═══ Textabschnitt ═══

Das nie Dagewesene und das ewig Wiederkehrende

An bestimmten Dingen merkt man, wie sehr wir nordeuropäischen Völker (ganz zu schweigen von den Amerikanern) immer noch sehr junge, unerfahrene Völker sind im Vergleich zu Chinesen, Indern, Italienern...

Zum Beispiel die Einfältigkeit, mit der selbst professionelle Historiker glauben, es habe ein Ius primae noctis gegeben oder dass man die Erde für eine Scheibe gehalten habe, bevor Columbus nach Amerika segelte. 

Auch die Bereitwilligkeit, mit der moderne Kulturphänomene für völlig neu und präzedenzlos gehalten werden, gehört zu dieser Einfalt. Nehmen wir das Nachkriegsphänomen der Beat Generation, der Beatniks und der Beatles. Anfänglich, 1948 nach dem Krieg, eine träumerische Attitüde, bei der „beat“ „besiegt“, „müde“, „heruntergekommen“ bedeuten sollte. Kerouac fügte dem später noch die wortspielerischen Bedeutungen „euphorisch“ (upbeat), „seligmachend“ (beatific) und in Bezug auf Musik, vor allem Bebop, auch being on the beat („im Rhythmus sein“) hinzu.

═══ Auszug aus Datensatz ═══

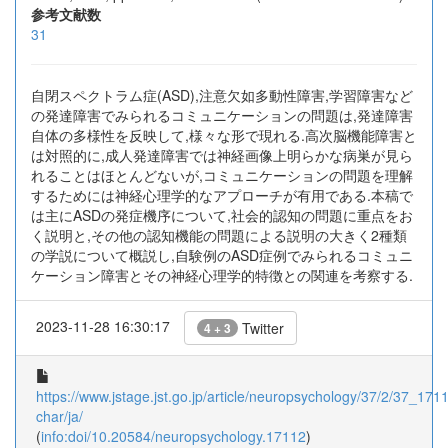
参考文献数
31
自閉スペクトラム症(ASD),注意欠如多動性障害,学習障害など
の発達障害でみられるコミュニケーションの問題は,発達障害
自体の多様性を反映して,様々な形で現れる.高次脳機能障害と
は対照的に,成人発達障害では神経画像上明らかな病巣が見ら
れることはほとんどないが,コミュニケーションの問題を理解
するためには神経心理学的なアプローチが有用である.本稿で
は主にASDの発症機序について,社会的認知の問題に重点をお
く説明と,その他の認知機能の問題による説明の大きく2種類
の学説について概説し,自験例のASD症例でみられるコミュニ
ケーション障害とその神経心理学的特徴との関連を考察する.
2023-11-28 16:30:17
Twitter
4 + 3
https://www.jstage.jst.go.jp/article/neuropsychology/37/2/37_17112
char/ja/
(
info:doi/10.20584/neuropsychology.17112
)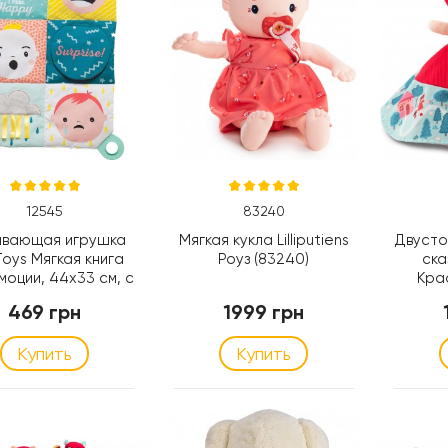
12545
83240
ивающая игрушка
Мягкая кукла Lilliputiens
Двусто
Toys Мягкая книга
Роуз (83240)
сказ
моции, 44х33 см, с
Кра
ольцом (12545)
469 грн
1999 грн
Купить
Купить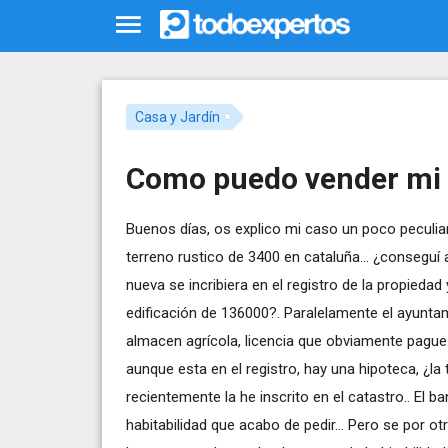
Casa y Jardín
Como puedo vender mi c
Buenos días, os explico mi caso un poco peculia
terreno rustico de 3400 en cataluña... ¿conseguí 
nueva se incribiera en el registro de la propied
edificación de 136000?. Paralelamente el ayuntam
almacen agrícola, licencia que obviamente pagu
aunque esta en el registro, hay una hipoteca, ¿
recientemente la he inscrito en el catastro.. El
habitabilidad que acabo de pedir... Pero se por o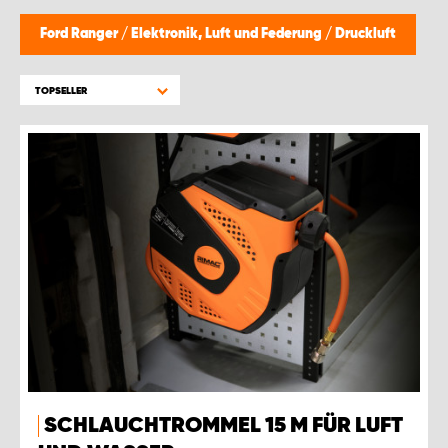
Ford Ranger
/
Elektronik, Luft und Federung
/
Druckluft
TOPSELLER
SCHLAUCHTROMMEL 15 M FÜR LUFT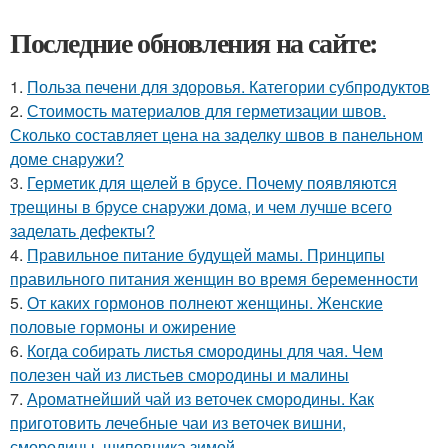
Последние обновления на сайте:
1.
Польза печени для здоровья. Категории субпродуктов
2.
Стоимость материалов для герметизации швов.
Сколько составляет цена на заделку швов в панельном
доме снаружи?
3.
Герметик для щелей в брусе. Почему появляются
трещины в брусе снаружи дома, и чем лучше всего
заделать дефекты?
4.
Правильное питание будущей мамы. Принципы
правильного питания женщин во время беременности
5.
От каких гормонов полнеют женщины. Женские
половые гормоны и ожирение
6.
Когда собирать листья смородины для чая. Чем
полезен чай из листьев смородины и малины
7.
Ароматнейший чай из веточек смородины. Как
приготовить лечебные чаи из веточек вишни,
смородины, шиповника зимой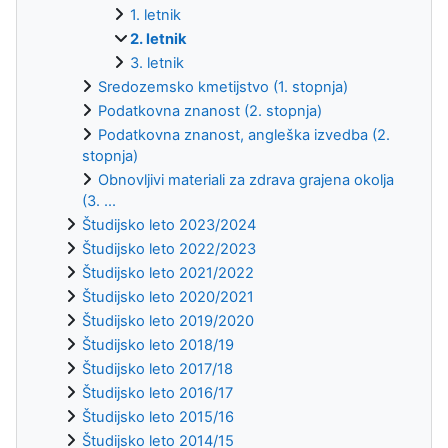
1. letnik
2. letnik
3. letnik
Sredozemsko kmetijstvo (1. stopnja)
Podatkovna znanost (2. stopnja)
Podatkovna znanost, angleška izvedba (2.
stopnja)
Obnovljivi materiali za zdrava grajena okolja
(3. ...
Študijsko leto 2023/2024
Študijsko leto 2022/2023
Študijsko leto 2021/2022
Študijsko leto 2020/2021
Študijsko leto 2019/2020
Študijsko leto 2018/19
Študijsko leto 2017/18
Študijsko leto 2016/17
Študijsko leto 2015/16
Študijsko leto 2014/15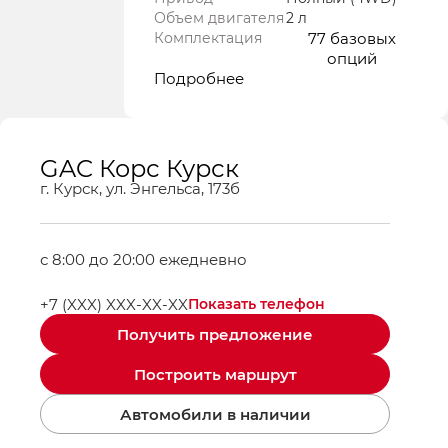
Объем двигателя
2 л
Комплектация
77 базовых
опций
Подробнее
GAC Корс Курск
г. Курск, ул. Энгельса, 173б
с 8:00 до 20:00 ежедневно
+7 (XXX) XXX-XX-XX
Показать телефон
Получить предложение
Построить маршрут
Автомобили в наличии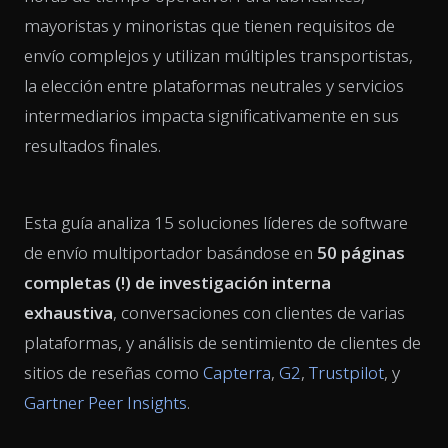
mayoristas y minoristas que tienen requisitos de
envío complejos y utilizan múltiples transportistas,
la elección entre plataformas neutrales y servicios
intermediarios impacta significativamente en sus
resultados finales.
Esta guía analiza 15 soluciones líderes de software
de envío multiportador basándose en
50 páginas
completas (!) de investigación interna
exhaustiva
, conversaciones con clientes de varias
plataformas, y análisis de sentimiento de clientes de
sitios de reseñas como
Capterra
,
G2
,
Trustpilot
, y
Gartner Peer Insights
.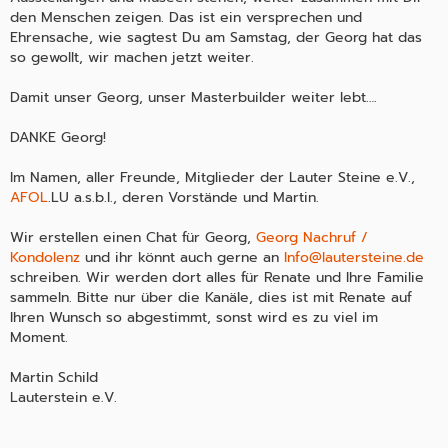
den Menschen zeigen. Das ist ein versprechen und
Ehrensache, wie sagtest Du am Samstag, der Georg hat das
so gewollt, wir machen jetzt weiter.
Damit unser Georg, unser Masterbuilder weiter lebt….
DANKE Georg!
Im Namen, aller Freunde, Mitglieder der Lauter Steine e.V.,
AFOL
.LU a.s.b.l., deren Vorstände und Martin.
Wir erstellen einen Chat für Georg,
Georg Nachruf /
Kondolenz
und ihr könnt auch gerne an
Info@lautersteine.de
schreiben. Wir werden dort alles für Renate und Ihre Familie
sammeln. Bitte nur über die Kanäle, dies ist mit Renate auf
Ihren Wunsch so abgestimmt, sonst wird es zu viel im
Moment.
Martin Schild
Lauterstein e.V.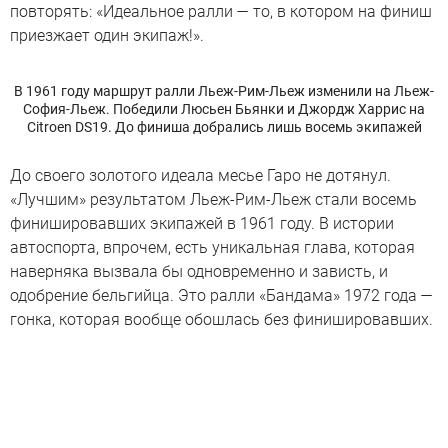
повторять: «Идеальное ралли — то, в котором на финиш
приезжает один экипаж!».
В 1961 году маршрут ралли Льеж-Рим-Льеж изменили на Льеж-
София-Льеж. Победили Люсьен Бьянки и Джордж Харрис на
Citroen DS19. До финиша добрались лишь восемь экипажей
До своего золотого идеала месье Гаро не дотянул.
«Лучшим» результатом Льеж-Рим-Льеж стали восемь
финишировавших экипажей в 1961 году. В истории
автоспорта, впрочем, есть уникальная глава, которая
наверняка вызвала бы одновременно и зависть, и
одобрение бельгийца. Это ралли «Бандама» 1972 года —
гонка, которая вообще обошлась без финишировавших.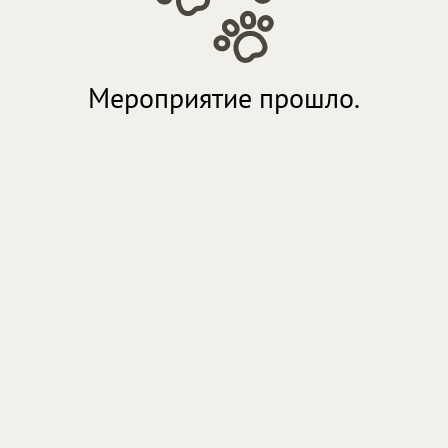
Мероприятие прошло.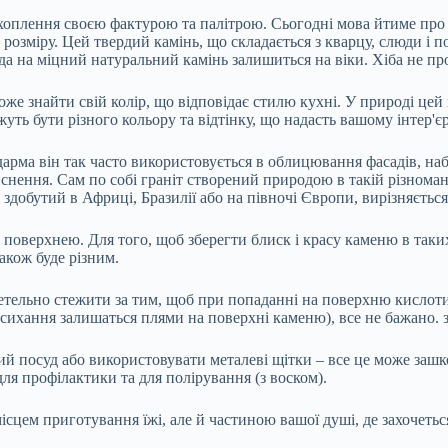
ахоплення своєю фактурою та палітрою. Сьогодні мова
йтиме про 
 розміру. Цей твердий камінь, що складається з кварцу, слюди і 
ода на міцний натуральний камінь залишиться на віки. Хіба не пр
оже знайти свій колір, що відповідає стилю кухні. У природі цей
уть бути різного кольору та відтінку, що надасть вашому інтер'єр
 дарма він так часто використовується в облицювання фасадів, наб
снення. Сам по собі граніт створений природою в такій різноманіт
 здобутий в Африці, Бразилії або на півночі Європи, вирізняєтьс
поверхнею. Для того, щоб зберегти блиск і красу каменю в таки
акож буде різним.
етельно стежити за тим, щоб при попаданні на поверхню кислоти (
 висихання залишаться плями на поверхні каменю), все не бажано.
чий посуд або використовувати металеві щітки – все це може заш
ля профілактики та для полірування (з воском).
 місцем приготування їжі, але й частиною вашої душі, де захочетьс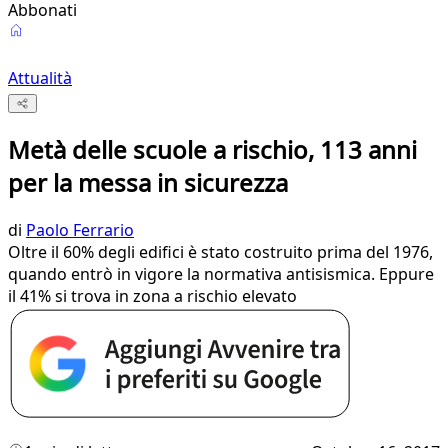
Abbonati
Attualità
Metà delle scuole a rischio, 113 anni
per la messa in sicurezza
di
Paolo Ferrario
Oltre il 60% degli edifici è stato costruito prima del 1976,
quando entrò in vigore la normativa antisismica. Eppure
il 41% si trova in zona a rischio elevato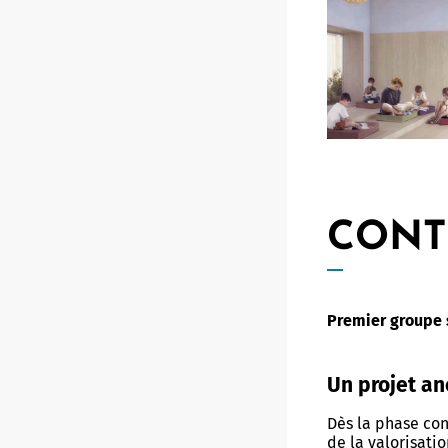
CONT
Premier groupe s
Un projet an
Dès la phase conc
de la valorisatio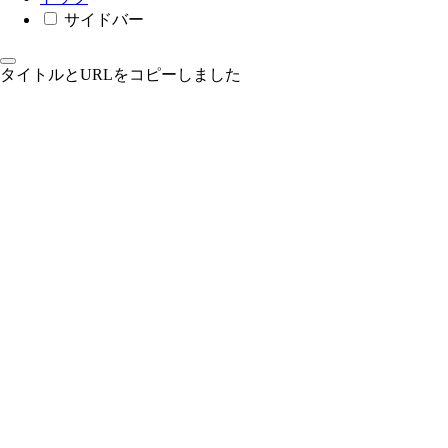
サイドバー
タイトルとURLをコピーしました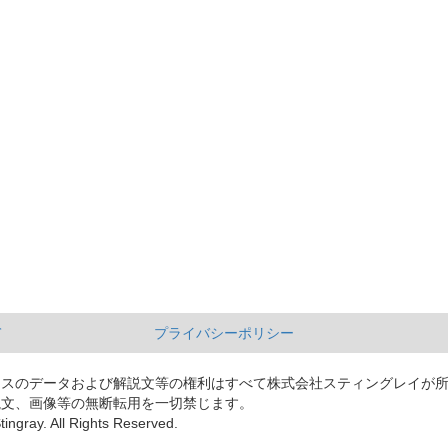
て
プライバシーポリシー
ースのデータおよび解説文等の権利はすべて株式会社スティングレイが
説文、画像等の無断転用を一切禁じます。
tingray. All Rights Reserved.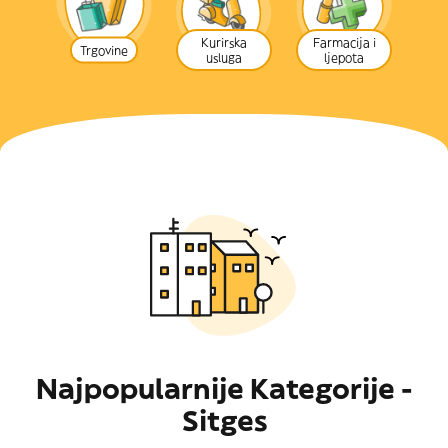
Kurirska
Farmacija i
Trgovine
usluga
ljepota
Najpopularnije Kategorije -
Sitges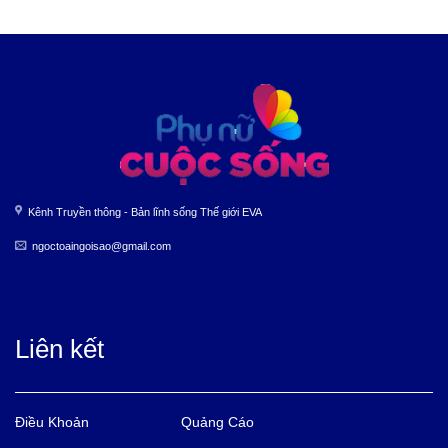
Kênh Truyền thông - Bản lĩnh sống Thế giới EVA
ngoctoaingoisao@gmail.com
Liên kết
Điều Khoản
Quảng Cáo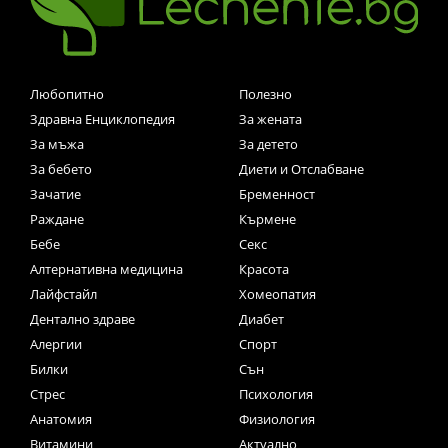
Любопитно
Полезно
Здравна Енциклопедия
За жената
За мъжа
За детето
За бебето
Диети и Отслабване
Зачатие
Бременност
Раждане
Кърмене
Бебе
Секс
Алтернативна медицина
Красота
Лайфстайл
Хомеопатия
Дентално здраве
Диабет
Алергии
Спорт
Билки
Сън
Стрес
Психология
Анатомия
Физиология
Витамини
Актуално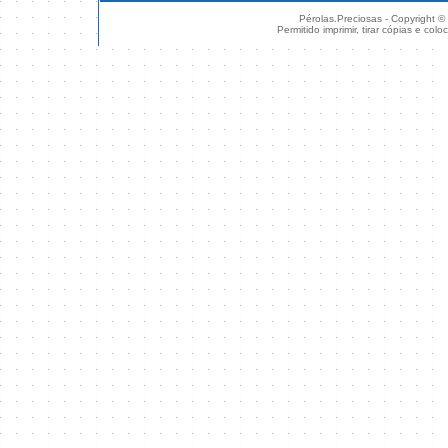
Pérolas.Preciosas - Copyright ©
Permitido imprimir, tirar cópias e col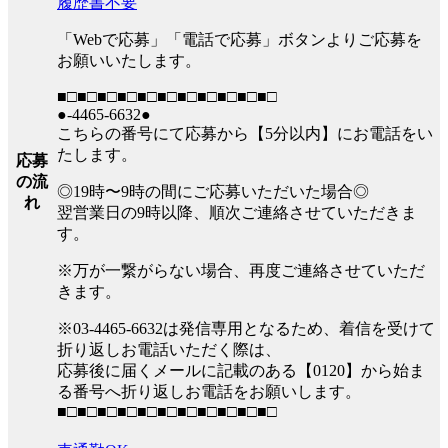
履歴書不要
「Webで応募」「電話で応募」ボタンよりご応募を
お願いいたします。
■□■□■□■□■□■□■□■□■□■□■□
●-4465-6632●
こちらの番号にて応募から【5分以内】にお電話をい
たします。
応募
の流
◎19時〜9時の間にご応募いただいた場合◎
れ
翌営業日の9時以降、順次ご連絡させていただきま
す。
※万が一繋がらない場合、再度ご連絡させていただ
きます。
※03-4465-6632は発信専用となるため、着信を受けて
折り返しお電話いただく際は、
応募後に届くメールに記載のある【0120】から始ま
る番号へ折り返しお電話をお願いします。
■□■□■□■□■□■□■□■□■□■□■□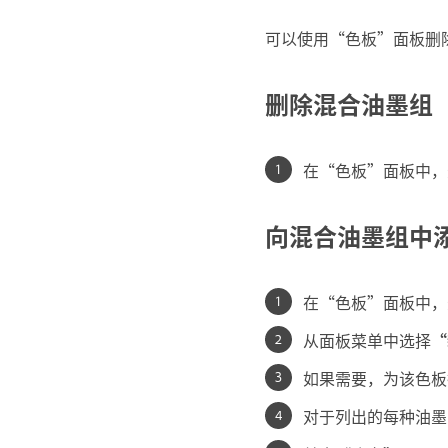
可以使用“色板”面板删
删除混合油墨组
在“色板”面板中，
向混合油墨组中
在“色板”面板中，
从面板菜单中选择
“
如果需要，为该色板
对于列出的每种油墨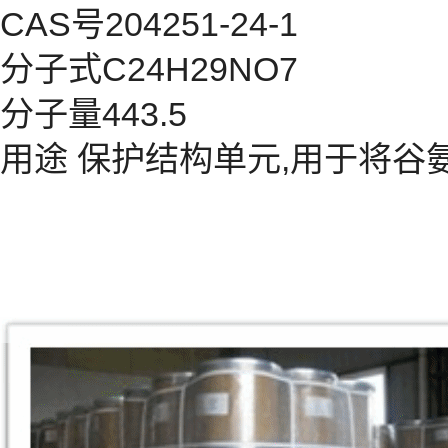
CAS号204251-24-1
分子式C24H29NO7
分子量443.5
用途 保护结构单元,用于将谷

═══

Deine Aufgaben:
1 – Welche Bedeutungen sollte „beat“ laut dem Textabschnitt über die Beat Generation anfänglich, 1948 nach dem Krieg, haben?
2 – Führe den Textabschnitt über die Beat Generation nach seinem letzten Satz weiter.

Lösungen:
1 – „Besiegt“, „müde“ und „heruntergekommen“.

2 –
Nachdem die Russen den Sputnik (russisch für „Mitreisender“) ins All geschossen hatten, taufte jemand die amerikanischen Träumer, die nach Bedeutungen fischten und an einer neuen Sinngebung arbeiteten, „Beatniks“. Ein weiteres Jahrzehnt später waren daraus die langhaarigen Hippies der Beatmusik und der Beatles geworden. In Nordeuropa wirkte das präzedenzlos. Aber in Italien hatte es schon Ende des 19. Jahrhunderts etwas sehr Ähnliches gegeben: die Scapigliatura. Neu war nur das Massenphänomen, dank der Massenmedien und die Lautstärke, dank der Lautsprecherboxen. Die dionysische Heftigkeit war nicht neu. Sie wirkte nur so nach 200 Jahren bürgerlicher Zurückhaltung.

Würde man die Epochen durchkämmen, stieße man wahrscheinlich auf weitere Beispiele. Denn schon Ovid war ein Vertreter dieses Menschenschlags. Nicht so sehr, weil er unter anderem die Ars amatoria schrieb, sondern vor allem auf Grund seines Lebensstils, Selbstverständnisses und Strebens. Man übersieht das leicht, weil man von Ovids Genialität geblendet ist. Denn Ovid ist nicht nur zeitgemäß unzeitgemäß, er ist außerdem auch zeitlos.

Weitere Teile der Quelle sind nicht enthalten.